**Data for review:**
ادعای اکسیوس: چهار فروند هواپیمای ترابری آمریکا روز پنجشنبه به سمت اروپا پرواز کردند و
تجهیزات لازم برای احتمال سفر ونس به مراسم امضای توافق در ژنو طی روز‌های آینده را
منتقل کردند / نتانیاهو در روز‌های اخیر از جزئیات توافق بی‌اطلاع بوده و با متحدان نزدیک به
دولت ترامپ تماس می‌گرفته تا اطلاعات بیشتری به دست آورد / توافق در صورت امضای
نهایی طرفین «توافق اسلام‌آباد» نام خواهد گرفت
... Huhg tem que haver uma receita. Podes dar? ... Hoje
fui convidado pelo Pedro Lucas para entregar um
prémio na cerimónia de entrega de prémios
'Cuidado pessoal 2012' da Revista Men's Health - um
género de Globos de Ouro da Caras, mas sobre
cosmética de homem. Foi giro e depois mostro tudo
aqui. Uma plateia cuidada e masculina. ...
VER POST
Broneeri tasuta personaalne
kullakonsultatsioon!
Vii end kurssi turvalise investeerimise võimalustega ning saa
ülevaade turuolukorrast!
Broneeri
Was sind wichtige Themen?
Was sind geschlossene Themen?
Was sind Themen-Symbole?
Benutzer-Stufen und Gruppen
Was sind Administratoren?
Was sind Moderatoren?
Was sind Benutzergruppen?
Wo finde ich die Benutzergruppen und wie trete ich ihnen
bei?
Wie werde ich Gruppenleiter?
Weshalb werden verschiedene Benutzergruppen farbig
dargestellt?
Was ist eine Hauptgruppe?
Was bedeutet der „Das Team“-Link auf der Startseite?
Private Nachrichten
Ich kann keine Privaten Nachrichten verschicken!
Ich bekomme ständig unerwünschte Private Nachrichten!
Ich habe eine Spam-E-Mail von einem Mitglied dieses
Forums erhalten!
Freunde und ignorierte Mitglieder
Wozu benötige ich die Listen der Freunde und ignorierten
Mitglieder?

...

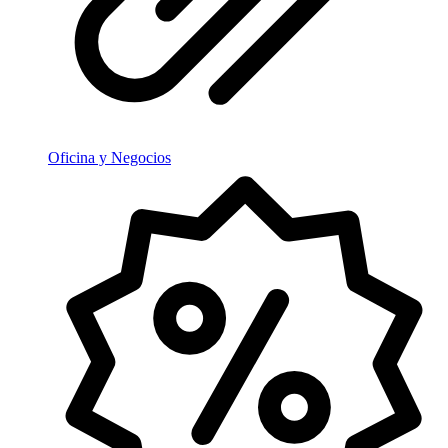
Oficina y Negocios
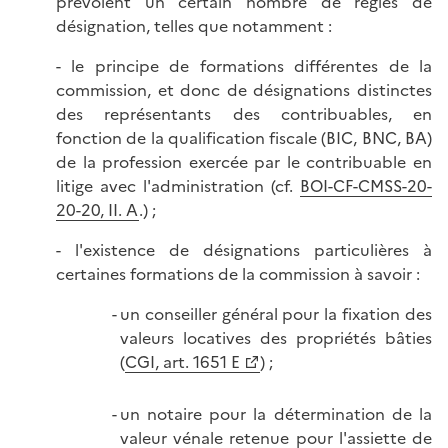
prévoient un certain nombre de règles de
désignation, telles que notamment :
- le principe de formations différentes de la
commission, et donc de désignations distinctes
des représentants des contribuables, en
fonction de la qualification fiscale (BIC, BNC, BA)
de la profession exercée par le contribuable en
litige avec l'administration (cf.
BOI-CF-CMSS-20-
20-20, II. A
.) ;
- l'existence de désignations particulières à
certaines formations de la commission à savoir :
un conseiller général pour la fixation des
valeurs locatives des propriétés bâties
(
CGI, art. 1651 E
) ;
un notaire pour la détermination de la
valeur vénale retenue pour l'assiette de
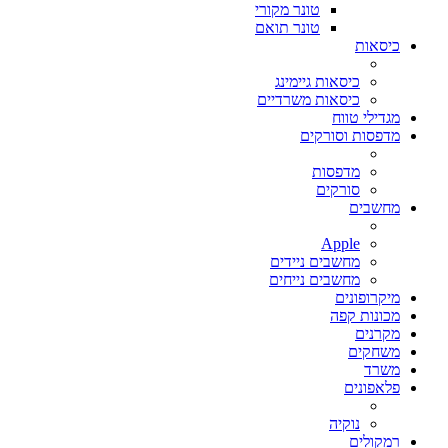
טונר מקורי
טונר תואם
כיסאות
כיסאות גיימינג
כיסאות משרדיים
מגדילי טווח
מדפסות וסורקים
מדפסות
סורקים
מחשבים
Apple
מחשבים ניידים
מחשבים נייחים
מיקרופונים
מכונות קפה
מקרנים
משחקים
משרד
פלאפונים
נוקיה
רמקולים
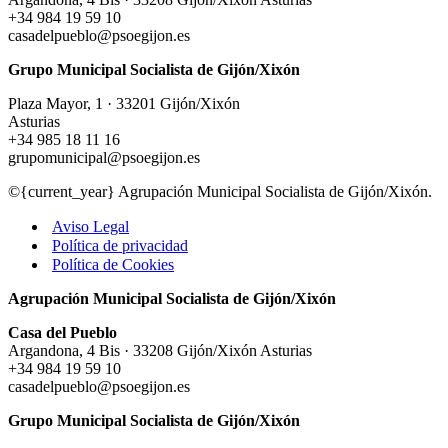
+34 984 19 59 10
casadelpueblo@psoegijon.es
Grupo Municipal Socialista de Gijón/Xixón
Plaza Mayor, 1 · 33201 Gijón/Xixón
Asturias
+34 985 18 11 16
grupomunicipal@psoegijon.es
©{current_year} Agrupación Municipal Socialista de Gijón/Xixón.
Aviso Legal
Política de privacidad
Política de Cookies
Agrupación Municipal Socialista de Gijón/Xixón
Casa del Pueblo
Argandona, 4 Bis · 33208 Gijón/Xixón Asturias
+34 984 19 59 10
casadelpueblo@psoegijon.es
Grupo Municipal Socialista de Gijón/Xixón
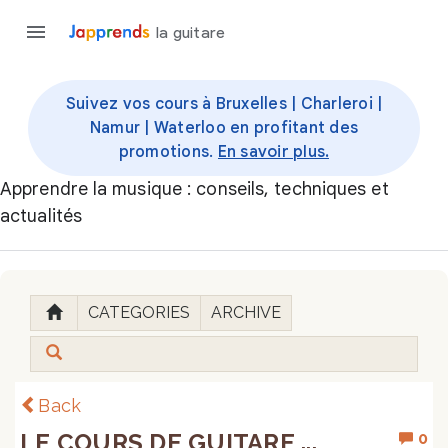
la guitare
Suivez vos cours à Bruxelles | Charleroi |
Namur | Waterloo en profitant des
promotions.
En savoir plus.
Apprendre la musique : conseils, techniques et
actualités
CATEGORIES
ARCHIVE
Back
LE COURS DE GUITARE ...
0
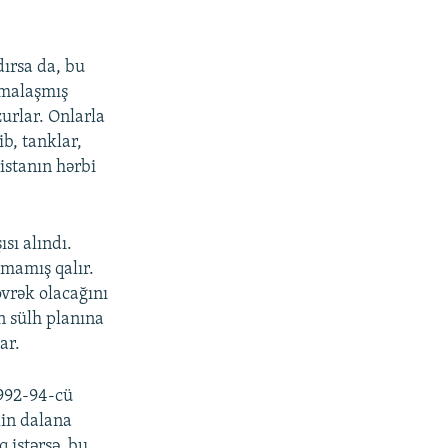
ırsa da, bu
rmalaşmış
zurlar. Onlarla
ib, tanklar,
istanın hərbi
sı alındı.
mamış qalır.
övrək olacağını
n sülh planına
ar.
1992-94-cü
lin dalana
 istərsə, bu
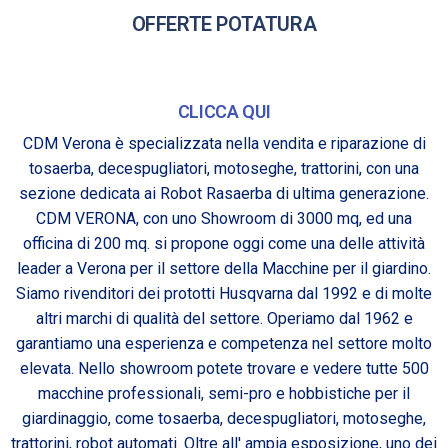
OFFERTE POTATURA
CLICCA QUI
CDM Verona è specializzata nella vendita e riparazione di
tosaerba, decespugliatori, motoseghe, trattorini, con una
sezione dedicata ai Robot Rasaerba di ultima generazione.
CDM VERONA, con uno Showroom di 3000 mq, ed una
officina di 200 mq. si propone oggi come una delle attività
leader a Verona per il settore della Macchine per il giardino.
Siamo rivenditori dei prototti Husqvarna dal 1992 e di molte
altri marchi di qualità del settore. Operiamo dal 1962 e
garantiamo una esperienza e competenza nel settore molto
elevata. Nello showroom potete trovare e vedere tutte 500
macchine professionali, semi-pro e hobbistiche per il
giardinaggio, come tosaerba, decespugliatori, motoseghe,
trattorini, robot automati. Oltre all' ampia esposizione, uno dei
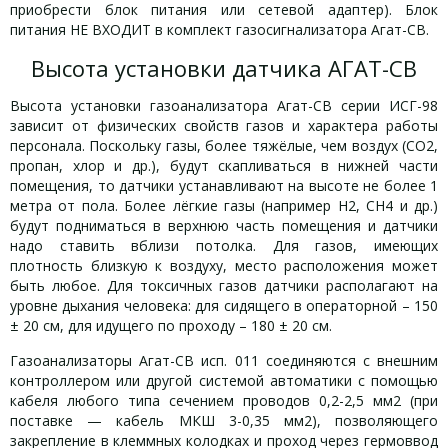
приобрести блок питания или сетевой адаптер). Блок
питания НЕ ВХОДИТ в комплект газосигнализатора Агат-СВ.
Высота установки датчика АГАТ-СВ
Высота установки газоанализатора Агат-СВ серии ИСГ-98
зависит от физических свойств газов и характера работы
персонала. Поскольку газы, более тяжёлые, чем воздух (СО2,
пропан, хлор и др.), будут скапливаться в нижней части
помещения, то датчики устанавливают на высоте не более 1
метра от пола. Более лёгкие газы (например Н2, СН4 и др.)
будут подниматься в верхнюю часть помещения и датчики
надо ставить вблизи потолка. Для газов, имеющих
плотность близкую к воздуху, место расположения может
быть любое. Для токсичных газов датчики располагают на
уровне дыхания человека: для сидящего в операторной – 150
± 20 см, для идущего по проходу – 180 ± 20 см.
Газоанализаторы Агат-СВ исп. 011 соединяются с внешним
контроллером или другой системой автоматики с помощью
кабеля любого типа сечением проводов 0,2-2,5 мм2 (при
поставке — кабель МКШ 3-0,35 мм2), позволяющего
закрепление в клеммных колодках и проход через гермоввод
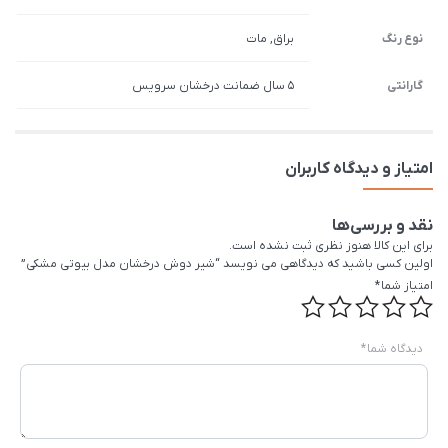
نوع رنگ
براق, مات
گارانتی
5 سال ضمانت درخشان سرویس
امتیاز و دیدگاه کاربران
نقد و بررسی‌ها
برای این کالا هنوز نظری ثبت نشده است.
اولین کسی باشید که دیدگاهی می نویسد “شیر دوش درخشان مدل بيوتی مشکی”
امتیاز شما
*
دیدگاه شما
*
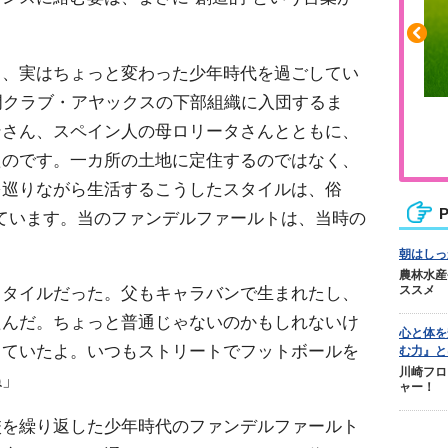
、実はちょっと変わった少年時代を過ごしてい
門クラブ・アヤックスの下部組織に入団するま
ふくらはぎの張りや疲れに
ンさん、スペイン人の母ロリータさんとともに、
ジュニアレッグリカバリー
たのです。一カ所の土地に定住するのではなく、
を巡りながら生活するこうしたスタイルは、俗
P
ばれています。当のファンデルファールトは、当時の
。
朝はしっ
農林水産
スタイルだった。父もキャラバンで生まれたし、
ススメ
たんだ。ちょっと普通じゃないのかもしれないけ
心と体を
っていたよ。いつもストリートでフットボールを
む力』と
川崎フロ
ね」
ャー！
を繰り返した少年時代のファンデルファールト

...

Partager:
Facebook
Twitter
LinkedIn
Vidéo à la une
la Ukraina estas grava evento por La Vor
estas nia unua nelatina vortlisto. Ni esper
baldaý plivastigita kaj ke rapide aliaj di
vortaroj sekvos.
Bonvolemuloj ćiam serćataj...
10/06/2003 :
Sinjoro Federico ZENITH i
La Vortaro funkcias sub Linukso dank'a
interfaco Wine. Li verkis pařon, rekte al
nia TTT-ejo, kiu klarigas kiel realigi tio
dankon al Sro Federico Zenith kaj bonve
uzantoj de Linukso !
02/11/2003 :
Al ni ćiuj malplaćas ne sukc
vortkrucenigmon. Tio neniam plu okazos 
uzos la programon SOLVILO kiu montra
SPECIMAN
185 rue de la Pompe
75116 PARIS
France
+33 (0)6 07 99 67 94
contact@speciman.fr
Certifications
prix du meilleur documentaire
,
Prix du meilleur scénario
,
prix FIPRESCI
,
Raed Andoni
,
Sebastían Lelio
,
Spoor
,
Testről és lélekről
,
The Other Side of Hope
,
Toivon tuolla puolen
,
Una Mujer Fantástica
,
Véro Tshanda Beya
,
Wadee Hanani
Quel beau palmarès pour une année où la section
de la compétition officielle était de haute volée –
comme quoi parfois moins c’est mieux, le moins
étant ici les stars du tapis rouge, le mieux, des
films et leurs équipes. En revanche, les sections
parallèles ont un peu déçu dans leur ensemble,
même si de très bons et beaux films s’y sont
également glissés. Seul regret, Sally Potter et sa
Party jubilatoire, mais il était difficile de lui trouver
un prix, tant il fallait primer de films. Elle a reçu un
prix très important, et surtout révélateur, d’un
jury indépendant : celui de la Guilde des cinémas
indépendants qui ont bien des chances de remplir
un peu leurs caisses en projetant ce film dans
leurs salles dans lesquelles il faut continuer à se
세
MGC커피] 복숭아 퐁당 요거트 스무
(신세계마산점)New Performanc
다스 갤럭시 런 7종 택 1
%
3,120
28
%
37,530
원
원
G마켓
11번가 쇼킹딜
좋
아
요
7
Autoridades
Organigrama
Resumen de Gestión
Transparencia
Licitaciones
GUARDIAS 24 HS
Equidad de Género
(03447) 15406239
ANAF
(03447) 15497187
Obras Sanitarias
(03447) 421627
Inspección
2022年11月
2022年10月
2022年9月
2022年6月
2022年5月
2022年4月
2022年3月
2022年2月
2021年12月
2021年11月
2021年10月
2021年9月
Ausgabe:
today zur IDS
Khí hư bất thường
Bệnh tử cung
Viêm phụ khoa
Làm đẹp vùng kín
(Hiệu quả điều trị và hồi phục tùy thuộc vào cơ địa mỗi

**About this exercise:** Which lines run from the one holding "75116 PARIS" through the one holding "un prix, tant" in the records above? Repeat them exactly, both included, and nothing more.

**Response below:**
75116 PARIS
France
+33 (0)6 07 99 67 94
contact@speciman.fr
Certifications
prix du meilleur documentaire
,
Prix du meilleur scénario
,
prix FIPRESCI
,
Raed Andoni
,
Sebastían Lelio
,
Spoor
,
Testről és lélekről
,
The Other Side of Hope
,
Toivon tuolla puolen
,
Una Mujer Fantástica
,
Véro Tshanda Beya
,
Wadee Hanani
Quel beau palmarès pour une année où la section
de la compétition officielle était de haute volée –
comme quoi parfois moins c’est mieux, le moins
étant ici les stars du tapis rouge, le mieux, des
films et leurs équipes. En revanche, les sections
parallèles ont un peu déçu dans leur ensemble,
même si de très bons et beaux films s’y sont
également glissés. Seul regret, Sally Potter et sa
Party jubilatoire, mais il était difficile de lui trouver
un prix, tant il fallait primer de films. Elle a reçu un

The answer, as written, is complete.